Using ILDasm to see the IL for the RetInt, you can see that there isn’t much code. The Fox code for RetInt, however, causes much more code to run.
.method public instance int64 RetInt() cil managed
{
// Code size 24 (0x18)
.maxstack 2
.locals init ([0] int64 RetInt)
IL_0000: nop
IL_0001: ldsfld int64 WindowsApplication1.Form1::g_Int
IL_0006: ldc.i4.1
IL_0007: conv.i8
IL_0008: add.ovf
IL_0009: stsfld int64 WindowsApplication1.Form1::g_Int
IL_000e: ldsfld int64 WindowsApplication1.Form1::g_Int
IL_0013: stloc.0
IL_0014: br.s IL_0016
IL_0016: ldloc.0
IL_0017: ret
} // end of method Form1::RetInt
Or use the debugger to see the native code in DoSum: (cdq is ConvertDoubleToQuadWord)
LONGLONG nSum=0;
for (LONG i = 1 ; i <= nTimes ; i++)
{
692B1DF1 8B C1 mov eax,ecx
692B1DF3 99 cdq
692B1DF4 03 D8 add ebx,eax
692B1DF6 13 EA adc ebp,edx
692B1DF8 8D 41 01 lea eax,[ecx+1]
692B1DFB 99 cdq
692B1DFC 03 F0 add esi,eax
692B1DFE 8B 44 24 20 mov eax,dword ptr [esp+20h]

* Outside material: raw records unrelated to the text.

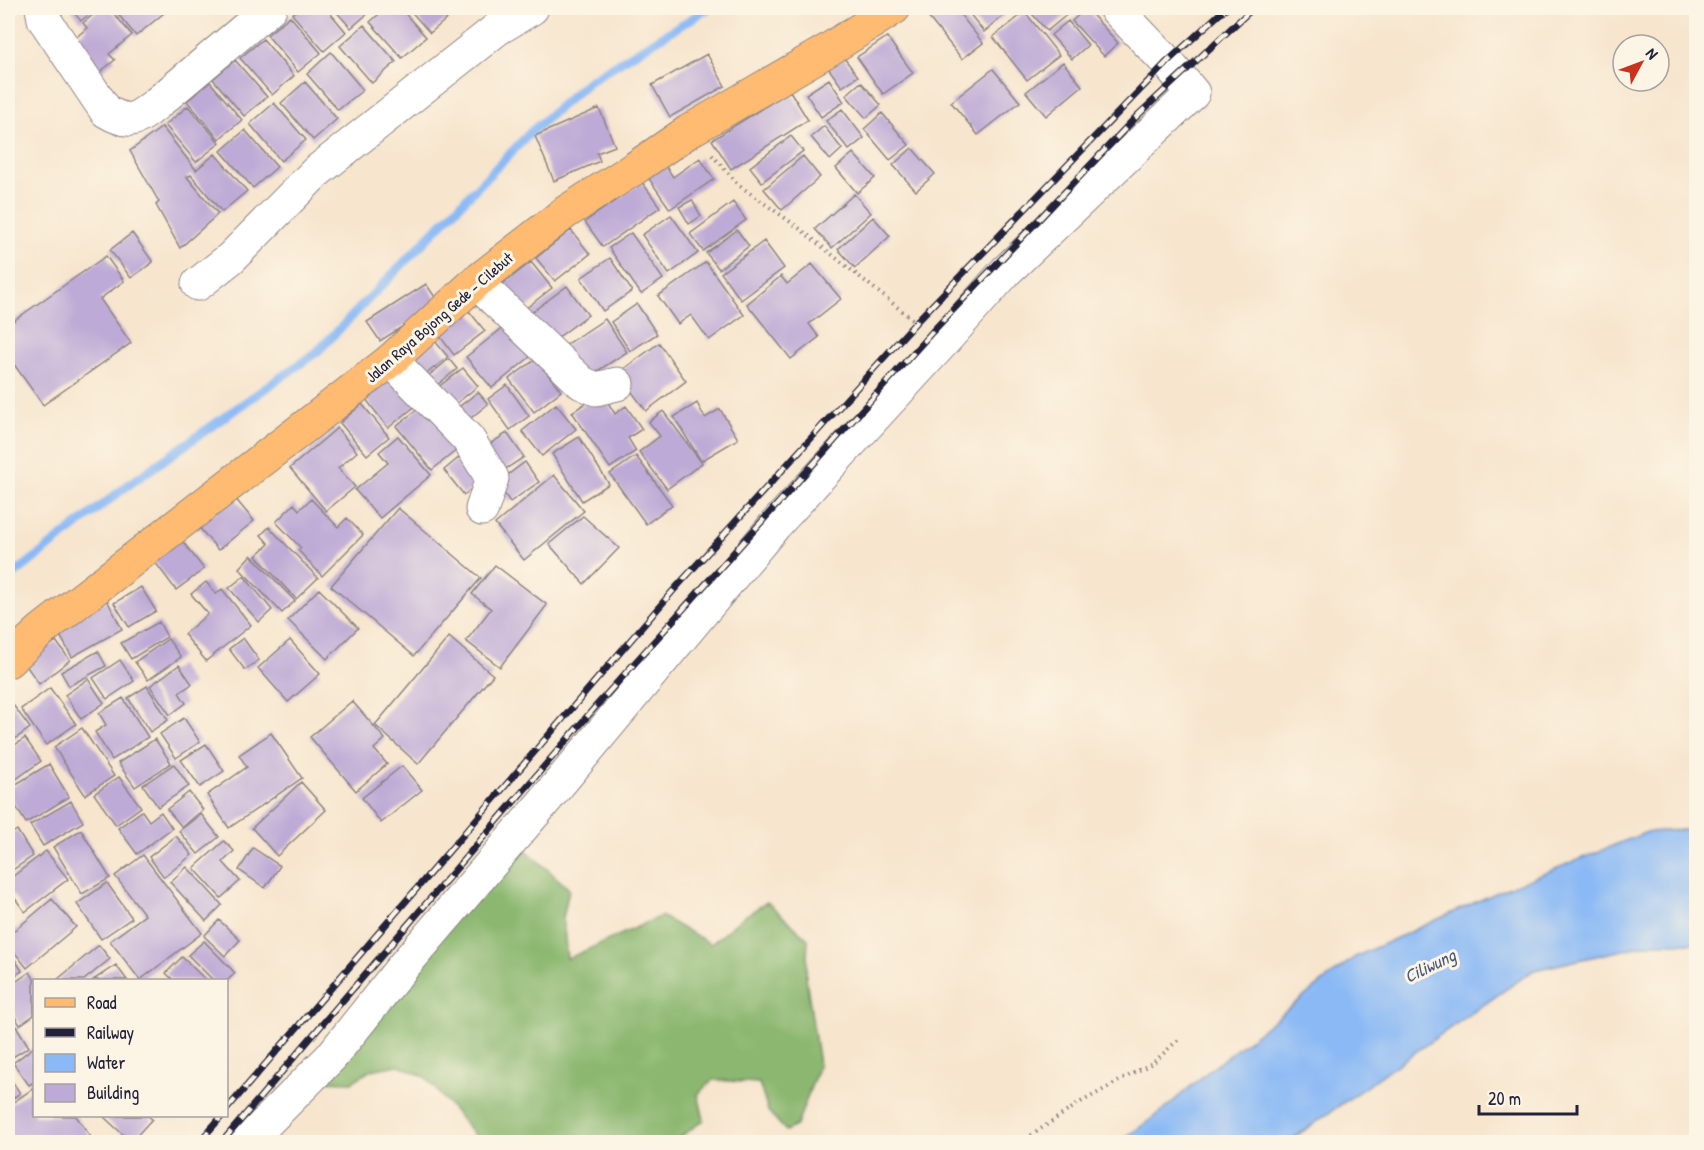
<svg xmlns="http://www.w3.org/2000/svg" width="1704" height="1150" viewBox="0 0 1704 1150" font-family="'Patrick Hand',sans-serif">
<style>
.forest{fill:#8bb76f;stroke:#566c55;stroke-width:1.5}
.water{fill:#8ab9f5;stroke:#566e98;stroke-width:1.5}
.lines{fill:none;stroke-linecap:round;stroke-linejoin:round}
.stream{stroke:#8ab9f5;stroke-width:9}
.building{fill:#beaad6}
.minor-casing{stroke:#8c8484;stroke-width:35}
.major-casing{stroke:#8c8484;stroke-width:35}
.path{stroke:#8c8484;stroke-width:4;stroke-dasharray:1.5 4.5;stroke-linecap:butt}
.minor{stroke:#fff;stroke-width:33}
.major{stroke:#febb71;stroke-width:33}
.rail-casing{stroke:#22223b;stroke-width:7}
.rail{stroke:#fcf5e5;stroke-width:4.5;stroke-dasharray:14;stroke-linecap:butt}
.labels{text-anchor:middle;stroke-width:6;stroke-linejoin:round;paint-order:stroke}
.street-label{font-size:16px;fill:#22223b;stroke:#fcf5e5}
.water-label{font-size:18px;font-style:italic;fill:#46577c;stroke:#fcf5e5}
</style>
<rect width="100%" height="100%" fill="#fcf5e5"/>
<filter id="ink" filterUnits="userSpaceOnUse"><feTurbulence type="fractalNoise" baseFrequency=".0167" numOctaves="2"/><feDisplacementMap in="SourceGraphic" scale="12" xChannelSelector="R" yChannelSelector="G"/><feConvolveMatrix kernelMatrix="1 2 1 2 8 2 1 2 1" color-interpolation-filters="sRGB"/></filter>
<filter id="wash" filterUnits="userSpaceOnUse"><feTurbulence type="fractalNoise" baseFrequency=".008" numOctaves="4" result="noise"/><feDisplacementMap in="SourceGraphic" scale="24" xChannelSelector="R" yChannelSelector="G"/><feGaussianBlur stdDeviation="1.35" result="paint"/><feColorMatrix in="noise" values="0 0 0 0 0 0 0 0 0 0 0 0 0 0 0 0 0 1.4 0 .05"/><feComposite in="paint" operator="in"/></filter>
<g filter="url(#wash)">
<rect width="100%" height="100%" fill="#f7e5cd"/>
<path class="forest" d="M525,849L569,889L563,918L567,959L661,916L711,944L743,917L767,902L808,939L806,977L819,1065L797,1125L786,1131L768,1111L759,1083L713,1080L698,1094L704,1120L673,1142H481L425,1077L398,1065L371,1070L352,1082L321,1081L492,856Z"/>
<path class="water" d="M1696,829V943H1654L1534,970L1388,1071L1288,1142H1119L1161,1112L1211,1069L1355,957L1500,891L1647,832Z"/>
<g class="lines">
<path class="stream" d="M8,579L127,486L318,351L531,132L589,81L709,8"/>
</g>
<g id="blocks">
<path class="building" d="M70,8H97L81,21Z
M101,8H109L132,35L109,54L115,60L96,75L73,40L87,28L83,23Z
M113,8H170L136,36Z
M300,8H326L346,32L324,51L292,14Z
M333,8H372L373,9L351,28Z
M386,8H400L426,37L402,58L370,22Z
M408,8H451L455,12L430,33Z
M929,8H955L983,43L962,59L924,12Z
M965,8H1013L984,32Z
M1027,8H1075L1047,31Z
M1086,8L1118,43L1104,56L1072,21Z
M1025,12L1059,55L1027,80L993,37Z
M290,16L321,53L298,72L267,35Z
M1068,21L1088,45L1072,59L1051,35Z
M364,25L396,62L372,83L340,46Z
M887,37L913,73L883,94L857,57Z
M263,39L294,76L272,95L240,58Z
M331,52L363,90L338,110L307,74Z
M707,54L725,86L670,117L652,85Z
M844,58L858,76L842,87L829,69Z
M235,60L267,97L244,116L213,79Z
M1063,62L1082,86L1046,116L1026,92Z
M993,69L1020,102L978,135L951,102Z
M829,79L844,102L821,117L806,94Z
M210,82L242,120L219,139L187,101Z
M305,82L337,119L313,140L281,103Z
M861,82L881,105L866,118L846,95Z
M790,91L808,120L731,169L712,140Z
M274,103L306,140L281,161L250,124Z
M188,106L220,143L196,162L165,125Z
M599,108L615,146L597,153L600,161L554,181L535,136Z
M842,109L864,138L849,150L826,121Z
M882,113L909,145L890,160L864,129Z
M824,126L842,149L830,160L811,137Z
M162,127L196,170L215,154L247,191L222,212L191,175L187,177L218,214L180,248L156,205L159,202L130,151Z
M245,130L277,167L253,188L221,151Z
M791,136L803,151L762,182L750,167Z
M912,148L935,174L916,191L893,165Z
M853,153L875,178L857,193L836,168Z
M803,156L820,177L782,210L764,189Z
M700,158L714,179L670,209L645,173L662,161L673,177Z
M642,182L660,207L603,247L585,222Z
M854,194L871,213L832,248L815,229Z
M692,200L701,216L689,224L679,207Z
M733,202L746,220L703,251L690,234Z
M671,215L698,253L669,274L642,235Z
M873,217L890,236L855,268L838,249Z
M571,230L590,254L555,281L536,258Z
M737,230L749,246L719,269L706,253Z
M132,233L153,262L131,278L110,250Z
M631,233L663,279L641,294L609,248Z
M764,241L784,268L741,300L721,273Z
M106,256L124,281L100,299L131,343L43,405L8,356V322L9,324Z
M610,258L632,291L603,311L581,278Z
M531,262L552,288L520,313L499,287Z
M706,262L744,315L709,340L691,315L678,324L658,296Z
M812,264L841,299L809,324L819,337L791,359L747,304L781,276L787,284Z
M426,284L439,303L380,341L367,322Z
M567,286L588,315L549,344L528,315Z
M637,304L657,334L630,351L611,322Z
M469,311L485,331L454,355L439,335Z
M605,319L627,352L585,379L563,347Z
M505,326L530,357L492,388L466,357Z
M434,340L448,357L418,380L405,363Z
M659,343L686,381L646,411L618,373Z
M449,359L457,369L431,390L423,380Z
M536,359L561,391L534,412L509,379Z
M463,368L478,386L447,411L432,392Z
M395,375L418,404L388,428L365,398Z
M507,385L529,416L510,430L488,399Z
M478,392L488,404L461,426L451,413Z
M602,393L615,414L626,406L642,429L628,438L636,451L610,468L572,412Z
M697,403L705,418L720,409L738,439L701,461L674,417Z
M362,404L389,437L367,455L340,423Z
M556,404L576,429L542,456L522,431Z
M423,405L458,449L432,470L396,426Z
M663,411L702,463L667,489L639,452L660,436L649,422Z
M337,428L357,452L338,468L355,487L326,511L290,468Z
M507,433L524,457L498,474L482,449Z
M398,436L431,475L380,518L355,490L388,463L379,452Z
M579,437L609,484L582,501L552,454Z
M462,455L482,480L464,495L444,470Z
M636,456L672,505L646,524L610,474Z
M525,462L539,482L510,502L497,483Z
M554,475L584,511L524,560L495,524Z
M234,497L254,521L218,550L198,526Z
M311,499L338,527L347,518L363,535L322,576L298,550L301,548L276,522L294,504L299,510Z
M398,508L481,578L414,656L331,586Z
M583,516L619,548L584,584L549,544Z
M269,527L318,578L296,599L256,556L269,544L261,535Z
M180,538L204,569L176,590L152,558Z
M251,555L295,601L282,613L239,568Z
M495,565L547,605L500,667L466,641L491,609L472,594Z
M244,576L272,610L259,622L229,588Z
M206,582L216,594L222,589L251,625L206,661L184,634L208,614L191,594Z
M141,587L156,611L129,627L114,603Z
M319,589L358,628L327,659L288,620Z
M107,600L122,629L72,657L56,628Z
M159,622L167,637L131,659L121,643Z
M449,637L493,675L418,764L375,725Z
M243,638L259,660L245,670L229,649Z
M168,639L181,657L148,680L135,662Z
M290,640L320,674L288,702L258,668Z
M56,641L70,660L39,684L25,664Z
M98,651L106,666L69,686L61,672Z
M120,660L134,681L107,699L93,678Z
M179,665L192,684L179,693L186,703L170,715L150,686Z
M88,679L104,703L81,719L65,695Z
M147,686L168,720L150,732L128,698Z
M50,688L76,724L46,745L21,709Z
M8,698L30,728L8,744Z
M123,698L148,737L112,760L95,732L106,725L99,713Z
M352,701L385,739L374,749L387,764L356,791L310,737Z
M184,718L200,742L176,758L160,734Z
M82,728L114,776L85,795L54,747Z
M271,733L302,778L229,828L207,795L247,767L239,755Z
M25,738L41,761L8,785V750Z
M155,739L171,763L135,787L118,763Z
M206,744L224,771L200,787L181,760Z
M49,764L69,797L26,823L8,794V789Z
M174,764L189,786L158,807L143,785Z
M402,766L422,790L381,823L362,798Z
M119,777L141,807L116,825L94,794Z
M301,782L326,810L277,856L252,828Z
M189,792L203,810L182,827L167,809Z
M71,801L83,822L43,846L30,825Z
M142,811L149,821L161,812L172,828L137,854L118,828Z
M201,814L219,837L198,854L179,831Z
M17,830L33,856L8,873V836Z
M81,830L110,878L82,894L53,847Z
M176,836L192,855L164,877L149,857Z
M224,841L234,851L223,862L240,881L221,898L194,868Z
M253,848L280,866L265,888L239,870Z
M46,851L68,879L25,912L8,889V880Z
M143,855L202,933L140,980L110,941L145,915L115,876Z
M187,867L222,905L206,921L170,882Z
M107,883L132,918L101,939L77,904Z
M52,899L76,927L27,968L8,944V936Z
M219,920L240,940L225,956L204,936Z
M204,941L235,973L227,981L213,980L188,955Z
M99,945L110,959L84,980H60L58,979Z
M11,953L22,971L8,980V955Z
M182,957L206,980H173L166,973Z
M116,965L127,980H93Z
M30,972L34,979V1015L20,1025L8,1006V987Z
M16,1026L29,1047L8,1060V1031Z
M34,1047V1082L29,1085L13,1063Z
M8,1075L20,1093L8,1102Z
M34,1088V1116H76L93,1140L89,1142H62L60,1139L55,1142H8V1106Z
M103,1116H148L152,1119L131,1142Z"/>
</g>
</g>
<g filter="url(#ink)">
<use href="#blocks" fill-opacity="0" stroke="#8c8484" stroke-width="1.5"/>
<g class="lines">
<g class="minor-casing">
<path id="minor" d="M42,8L44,19L106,111C129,125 136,120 155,105L270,8
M476,282L582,383L596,389L617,384
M198,284L231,258L316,172L497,29L532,8
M391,360L468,439L492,478L482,509
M247,1142L331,1057L401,969L543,803L775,525L943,342L1006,271L1193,93L1167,62L1115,8"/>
</g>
<g class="major-casing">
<path id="major" d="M8,661L43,629L391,360L476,282L566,212L635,168L689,131L828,50L894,8"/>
</g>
<path class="path" d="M712,155L740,186L799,228L917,323
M1021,1142L1081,1102L1154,1062L1178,1040"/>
<use href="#minor" class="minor"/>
<use href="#major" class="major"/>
<g class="rail-casing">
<path id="rail" d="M226,1110L672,592L916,322L1167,62L1226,8
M199,1142L222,1116
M222,1142L319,1028L597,705L932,332L1138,115L1253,8"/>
</g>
<use href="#rail" class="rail"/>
</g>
</g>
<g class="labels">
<g class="street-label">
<text transform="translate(439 317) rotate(-41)" y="6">Jalan Raya Bojong Gede - Cilebut</text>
</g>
<g class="water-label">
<text transform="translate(1430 966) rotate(-26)" y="6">Ciliwung</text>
</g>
</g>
<rect width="1704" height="1150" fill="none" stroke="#fcf5e5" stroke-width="30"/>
<rect x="33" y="979" width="195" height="138" fill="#fcf5e5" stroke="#a5a1a1" stroke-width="1.5"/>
<rect x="45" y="998" width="30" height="9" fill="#febb71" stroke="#a5a1a1" stroke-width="1.5"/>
<text x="87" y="1009" font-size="18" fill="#22223b">Road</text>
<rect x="45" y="1028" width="30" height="9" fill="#22223b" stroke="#a5a1a1" stroke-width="1.5"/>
<text x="87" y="1039" font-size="18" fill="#22223b">Railway</text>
<rect x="45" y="1054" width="30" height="18" fill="#8ab9f5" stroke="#a5a1a1" stroke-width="1.5"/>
<text x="87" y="1069" font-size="18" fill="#22223b">Water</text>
<rect x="45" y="1084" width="30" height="18" fill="#beaad6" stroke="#a5a1a1" stroke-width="1.5"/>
<text x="87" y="1099" font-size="18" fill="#22223b">Building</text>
<g transform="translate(1641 63) rotate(49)"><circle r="28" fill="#fcf5e5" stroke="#a5a1a1" stroke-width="1.5"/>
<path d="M0-4.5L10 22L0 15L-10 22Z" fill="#c8321e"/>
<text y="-9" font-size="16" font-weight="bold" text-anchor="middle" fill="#22223b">N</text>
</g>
<path d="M1479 1105v9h98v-9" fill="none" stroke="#22223b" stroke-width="3"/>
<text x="1488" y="1105" font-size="18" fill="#22223b" stroke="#fcf5e5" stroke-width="4.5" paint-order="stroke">20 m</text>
</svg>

692B1E02 13 FA adc edi,edx
692B1E04 83 C1 02 add ecx,2
692B1E07 48 dec eax
692B1E08 3B C8 cmp ecx,eax
692B1E0A 7E E5 jle CTestCtrl::DoSum+21h (692B1DF1h)
692B1E0C 3B 4C 24 20 cmp ecx,dword ptr [esp+20h]
692B1E10 7F 0B jg CTestCtrl::DoSum+4Dh (692B1E1Dh)
{
nSum += i;
692B1E12 8B C1 mov eax,ecx
692B1E14 99 cdq
692B1E15 89 44 24 10 mov dword ptr [esp+10h],eax
692B1E19 89 54 24 14 mov dword ptr [esp+14h],edx
}
This (optimized) code sums 32 bit values to a 64 bit running sum, so you can see instructions like “ADC”, which is AddWithCarry.
As an exercise, on 64 bit, create code like DoSum that natively handles 64 bit ints (or modify this code to use just 32 bits). You’ll see that the loop is trivial.